▶ _What is needed_: Pick out the lines below with "faculty" and list them.

--- Data for this task Enclosed Below ---

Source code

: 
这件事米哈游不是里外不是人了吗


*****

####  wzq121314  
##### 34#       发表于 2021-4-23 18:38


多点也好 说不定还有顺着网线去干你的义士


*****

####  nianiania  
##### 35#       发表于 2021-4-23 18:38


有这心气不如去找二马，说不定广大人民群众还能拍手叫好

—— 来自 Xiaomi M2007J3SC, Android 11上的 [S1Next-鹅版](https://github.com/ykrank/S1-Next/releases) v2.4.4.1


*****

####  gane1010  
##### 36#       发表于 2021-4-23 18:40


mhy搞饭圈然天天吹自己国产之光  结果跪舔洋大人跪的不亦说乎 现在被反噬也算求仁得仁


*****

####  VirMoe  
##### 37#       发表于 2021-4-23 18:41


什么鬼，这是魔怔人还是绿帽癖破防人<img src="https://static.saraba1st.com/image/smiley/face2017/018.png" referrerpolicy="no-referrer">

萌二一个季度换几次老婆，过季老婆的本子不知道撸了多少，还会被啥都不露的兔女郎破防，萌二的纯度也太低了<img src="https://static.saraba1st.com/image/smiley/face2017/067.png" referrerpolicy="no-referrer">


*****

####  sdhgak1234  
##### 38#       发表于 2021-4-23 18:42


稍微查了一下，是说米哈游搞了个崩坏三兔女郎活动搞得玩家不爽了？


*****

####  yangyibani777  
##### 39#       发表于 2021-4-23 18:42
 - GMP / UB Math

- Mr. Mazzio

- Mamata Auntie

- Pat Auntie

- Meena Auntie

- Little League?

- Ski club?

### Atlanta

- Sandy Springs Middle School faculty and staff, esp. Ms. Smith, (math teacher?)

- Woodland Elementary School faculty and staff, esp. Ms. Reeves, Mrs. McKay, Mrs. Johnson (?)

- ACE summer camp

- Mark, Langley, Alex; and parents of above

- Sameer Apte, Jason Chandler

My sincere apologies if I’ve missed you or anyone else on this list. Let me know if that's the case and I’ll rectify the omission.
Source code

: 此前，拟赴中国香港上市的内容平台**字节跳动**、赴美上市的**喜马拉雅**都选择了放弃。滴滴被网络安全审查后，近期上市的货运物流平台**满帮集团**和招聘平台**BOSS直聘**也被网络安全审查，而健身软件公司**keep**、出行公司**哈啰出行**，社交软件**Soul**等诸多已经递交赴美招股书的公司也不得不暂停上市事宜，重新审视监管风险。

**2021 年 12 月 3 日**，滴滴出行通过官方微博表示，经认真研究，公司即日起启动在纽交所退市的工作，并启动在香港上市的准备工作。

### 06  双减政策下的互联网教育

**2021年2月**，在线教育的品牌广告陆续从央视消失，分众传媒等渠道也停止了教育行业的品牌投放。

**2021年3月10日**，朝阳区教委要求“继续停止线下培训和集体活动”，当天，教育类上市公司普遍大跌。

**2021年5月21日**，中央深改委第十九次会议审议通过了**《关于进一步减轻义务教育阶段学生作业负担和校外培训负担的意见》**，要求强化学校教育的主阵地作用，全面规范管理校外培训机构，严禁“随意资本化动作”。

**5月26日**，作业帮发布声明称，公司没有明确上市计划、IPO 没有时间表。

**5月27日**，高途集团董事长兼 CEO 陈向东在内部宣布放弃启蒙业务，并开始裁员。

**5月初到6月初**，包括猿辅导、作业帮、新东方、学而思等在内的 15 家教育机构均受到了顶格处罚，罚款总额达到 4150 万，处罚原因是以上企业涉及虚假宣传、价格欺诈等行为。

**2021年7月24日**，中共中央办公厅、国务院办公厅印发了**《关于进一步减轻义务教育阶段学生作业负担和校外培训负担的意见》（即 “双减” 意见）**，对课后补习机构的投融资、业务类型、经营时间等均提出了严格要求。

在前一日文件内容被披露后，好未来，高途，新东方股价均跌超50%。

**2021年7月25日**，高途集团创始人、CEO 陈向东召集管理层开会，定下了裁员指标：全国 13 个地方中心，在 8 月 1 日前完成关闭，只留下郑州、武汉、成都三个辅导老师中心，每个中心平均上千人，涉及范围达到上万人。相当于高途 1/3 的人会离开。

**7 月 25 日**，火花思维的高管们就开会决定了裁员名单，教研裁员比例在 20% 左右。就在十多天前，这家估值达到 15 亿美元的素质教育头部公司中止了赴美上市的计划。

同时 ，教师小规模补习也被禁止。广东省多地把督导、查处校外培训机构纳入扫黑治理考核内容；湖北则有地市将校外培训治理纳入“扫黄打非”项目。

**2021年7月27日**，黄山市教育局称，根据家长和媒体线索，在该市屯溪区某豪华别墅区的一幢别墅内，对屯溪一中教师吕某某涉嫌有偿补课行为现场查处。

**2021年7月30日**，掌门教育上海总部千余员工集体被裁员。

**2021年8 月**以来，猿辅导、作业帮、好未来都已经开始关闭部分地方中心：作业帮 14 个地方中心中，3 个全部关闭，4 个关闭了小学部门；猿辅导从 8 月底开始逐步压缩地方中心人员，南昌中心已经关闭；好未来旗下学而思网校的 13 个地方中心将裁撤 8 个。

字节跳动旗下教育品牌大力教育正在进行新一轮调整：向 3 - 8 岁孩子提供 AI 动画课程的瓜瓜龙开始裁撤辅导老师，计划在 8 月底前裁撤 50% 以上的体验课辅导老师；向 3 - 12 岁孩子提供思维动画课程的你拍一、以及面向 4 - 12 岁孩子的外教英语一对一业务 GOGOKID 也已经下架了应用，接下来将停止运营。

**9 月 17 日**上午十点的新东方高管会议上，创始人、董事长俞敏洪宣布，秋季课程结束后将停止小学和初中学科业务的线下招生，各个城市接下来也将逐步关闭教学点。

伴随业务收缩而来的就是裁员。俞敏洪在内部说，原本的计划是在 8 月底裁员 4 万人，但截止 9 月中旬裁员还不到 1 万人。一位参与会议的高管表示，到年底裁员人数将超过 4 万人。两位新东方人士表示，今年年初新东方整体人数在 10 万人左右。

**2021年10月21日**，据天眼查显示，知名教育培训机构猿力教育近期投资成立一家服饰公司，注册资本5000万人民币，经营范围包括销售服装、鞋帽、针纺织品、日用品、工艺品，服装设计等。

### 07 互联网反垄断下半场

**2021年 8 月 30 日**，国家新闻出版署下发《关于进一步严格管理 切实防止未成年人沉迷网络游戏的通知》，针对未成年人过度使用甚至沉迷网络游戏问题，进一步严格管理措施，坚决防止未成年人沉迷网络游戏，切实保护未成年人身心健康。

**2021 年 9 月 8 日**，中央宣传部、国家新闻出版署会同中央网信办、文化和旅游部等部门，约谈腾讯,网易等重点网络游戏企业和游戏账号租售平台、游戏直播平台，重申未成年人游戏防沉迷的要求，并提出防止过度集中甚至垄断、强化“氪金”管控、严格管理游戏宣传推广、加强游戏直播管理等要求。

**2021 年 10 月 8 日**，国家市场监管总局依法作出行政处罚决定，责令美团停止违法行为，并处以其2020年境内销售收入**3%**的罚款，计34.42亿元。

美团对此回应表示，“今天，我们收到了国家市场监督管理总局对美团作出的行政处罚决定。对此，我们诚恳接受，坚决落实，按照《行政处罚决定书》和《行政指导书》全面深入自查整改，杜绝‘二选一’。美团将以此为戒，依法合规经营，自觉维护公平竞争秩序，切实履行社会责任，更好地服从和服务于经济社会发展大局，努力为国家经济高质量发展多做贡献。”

--- End of Enclosed Data for this task ---

▶ _Task solution_:
- Sandy Springs Middle School faculty and staff, esp. Ms. Smith, (math teacher?)
- Woodland Elementary School faculty and staff, esp. Ms. Reeves, Mrs. McKay, Mrs. Johnson (?)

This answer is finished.